EXERCISE REQUIREMENTS
Render the text lines from all the entries as a JSON list of strings, one string per line, leaving out blank lines. Leave the pictures out of the answer.

--

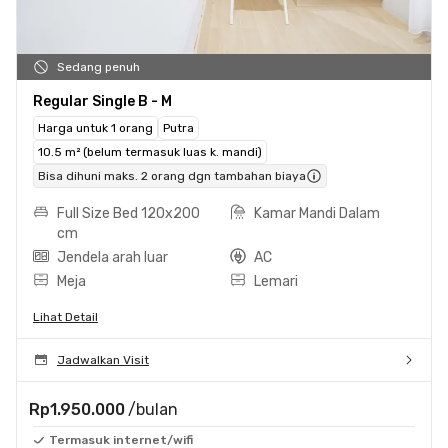
Sedang penuh
Regular Single B - M
Harga untuk 1 orang
Putra
10.5 m² (belum termasuk luas k. mandi)
Bisa dihuni maks. 2 orang dgn tambahan biaya
Full Size Bed 120x200
Kamar Mandi Dalam
cm
Jendela arah luar
AC
Meja
Lemari
Lihat Detail
Jadwalkan Visit
Rp1.950.000
/bulan
Termasuk internet/wifi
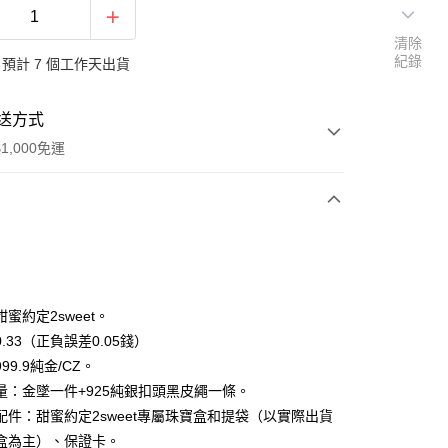
清除
紀錄
預計 7 個工作天出貨
送方式
1,000免運
次付款
期付款
0 利率 每期
NT$4,586
21家銀行
蜜約定2sweet。
0 利率 每期
NT$2,293
21家銀行
庫商業銀行
第一商業銀行
.33（正負誤差0.05錢）
業銀行
彰化商業銀行
99.9純金/CZ。
庫商業銀行
第一商業銀行
業儲蓄銀行
台北富邦商業銀行
業銀行
彰化商業銀行
量：金墜一件+925純銀扣頭黑皮繩一條。
華商業銀行
兆豐國際商業銀行
業儲蓄銀行
台北富邦商業銀行
配件：甜蜜約定2sweet專屬珠寶盒和提袋（以實際出貨
小企業銀行
台中商業銀行
華商業銀行
兆豐國際商業銀行
盒為主）、保證卡。
台灣）商業銀行
華泰商業銀行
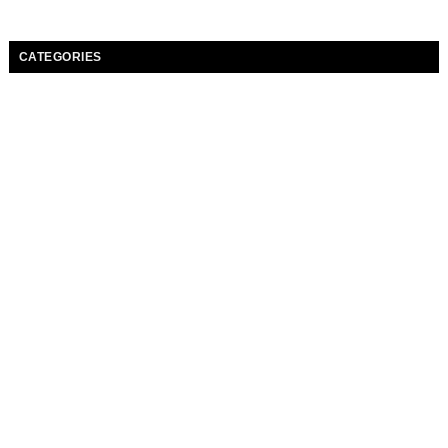
CATEGORIES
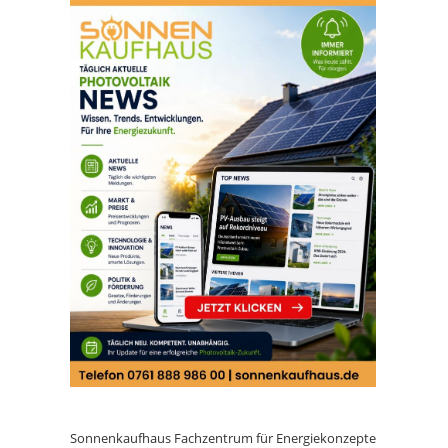
Sonnenkaufhaus Fachzentrum für Energiekonzepte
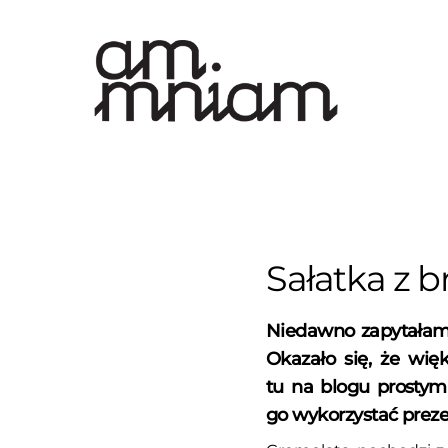
Skip
to
content
Sałatka z 
Niedawno zapytałam 
Okazało się, że wię
tu na blogu prostym
go wykorzystać preze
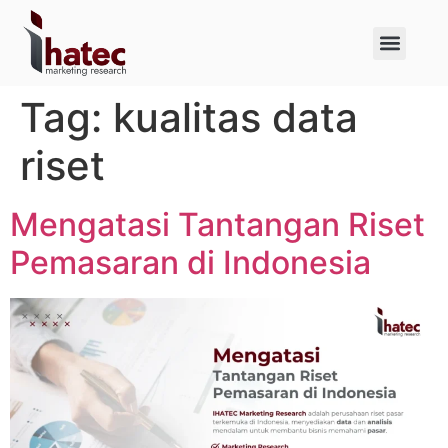
About Us
Case Studies
Tag:
kualitas data
riset
Mengatasi Tantangan Riset
Pemasaran di Indonesia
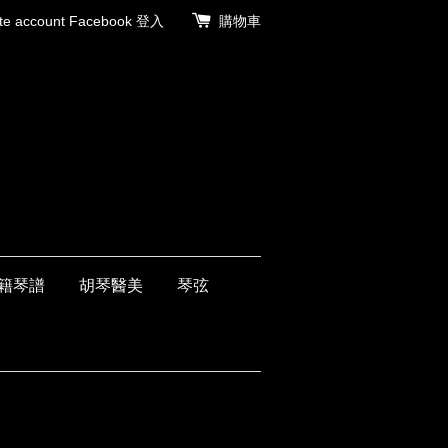
 account
Facebook 登入
購物車
籍琴譜
胡琴醫美
琴弦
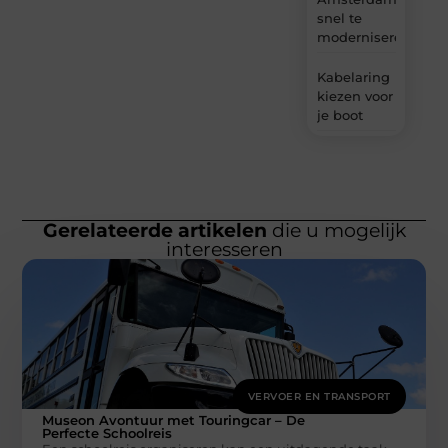
snel te
moderniseren
Kabelaring
kiezen voor
je boot
Gerelateerde artikelen
die u mogelijk
interesseren
VERVOER EN TRANSPORT
Museon Avontuur met Touringcar – De
Perfecte Schoolreis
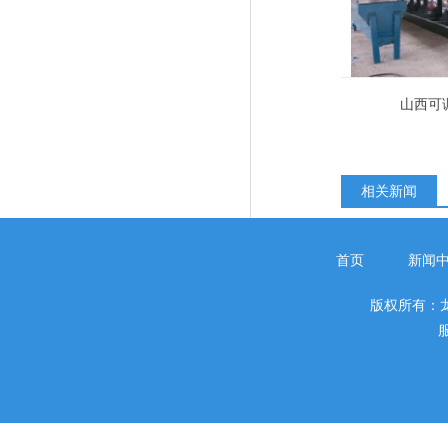
山西可
相关新闻
首页
新闻
版权所有：
服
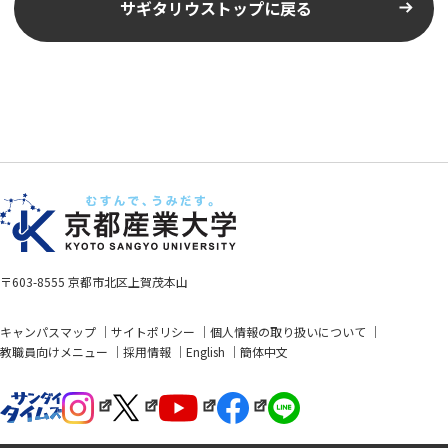
サギタリウストップに戻る
〒603-8555 京都市北区上賀茂本山
キャンパスマップ
サイトポリシー
個人情報の取り扱いについて
教職員向けメニュー
採用情報
English
簡体中文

--

RESULT
[
  "Sedang penuh",
  "Regular Single B - M",
  "Harga untuk 1 orang",
  "Putra",
  "10.5 m² (belum termasuk luas k. mandi)",
  "Bisa dihuni maks. 2 orang dgn tambahan biaya",
  "Full Size Bed 120x200",
  "Kamar Mandi Dalam",
  "cm",
  "Jendela arah luar",
  "AC",
  "Meja",
  "Lemari",
  "Lihat Detail",
  "Jadwalkan Visit",
  "Rp1.950.000",
  "/bulan",
  "Termasuk internet/wifi",
  "清除",
  "紀錄",
  "預計 7 個工作天出貨",
  "送方式",
  "1,000免運",
  "次付款",
  "期付款",
  "0 利率 每期",
  "NT$4,586",
  "21家銀行",
  "蜜約定2sweet。",
  "0 利率 每期",
  "NT$2,293",
  "21家銀行",
  "庫商業銀行",
  "第一商業銀行",
  ".33（正負誤差0.05錢）",
  "業銀行",
  "彰化商業銀行",
  "99.9純金/CZ。",
  "庫商業銀行",
  "第一商業銀行",
  "業儲蓄銀行",
  "台北富邦商業銀行",
  "業銀行",
  "彰化商業銀行",
  "量：金墜一件+925純銀扣頭黑皮繩一條。",
  "華商業銀行",
  "兆豐國際商業銀行",
  "業儲蓄銀行",
  "台北富邦商業銀行",
  "配件：甜蜜約定2sweet專屬珠寶盒和提袋（以實際出貨",
  "小企業銀行",
  "台中商業銀行",
  "華商業銀行",
  "兆豐國際商業銀行",
  "盒為主）、保證卡。",
  "台灣）商業銀行",
  "華泰商業銀行",
  "CATEGORIES",
  "Sonnenkaufhaus Fachzentrum für Energiekonzepte",
  "Skip",
  "to",
  "content",
  "Sałatka z ",
  "Niedawno zapytałam ",
  "Okazało się, że wię",
  "tu na blogu prostym",
  "go wykorzystać preze",
  "About Us",
  "Case Studies",
  "Tag:",
  "kualitas data",
  "riset",
  "Mengatasi Tantangan Riset",
  "Pemasaran di Indonesia",
  " account",
  "Facebook 登入",
  "購物車",
  "籍琴譜",
  "胡琴醫美",
  "琴弦",
  "snel te",
  "moderniseren",
  "Kabelaring",
  "kiezen voor",
  "je boot",
  "Gerelateerde artikelen",
  "die u mogelijk",
  "interesseren",
  "VERVOER EN TRANSPORT",
  "Museon Avontuur met Touringcar – De",
  "Perfecte Schoolreis",
  "山西可",
  "相关新闻",
  "首页",
  "新闻",
  "版权所有：",
  "服",
  "サギタリウストップに戻る",
  "〒603-8555 京都市北区上賀茂本山",
  "キャンパスマップ",
  "サイトポリシー",
  "個人情報の取り扱いについて",
  "教職員向けメニュー",
  "採用情報",
  "English",
  "簡体中文"
]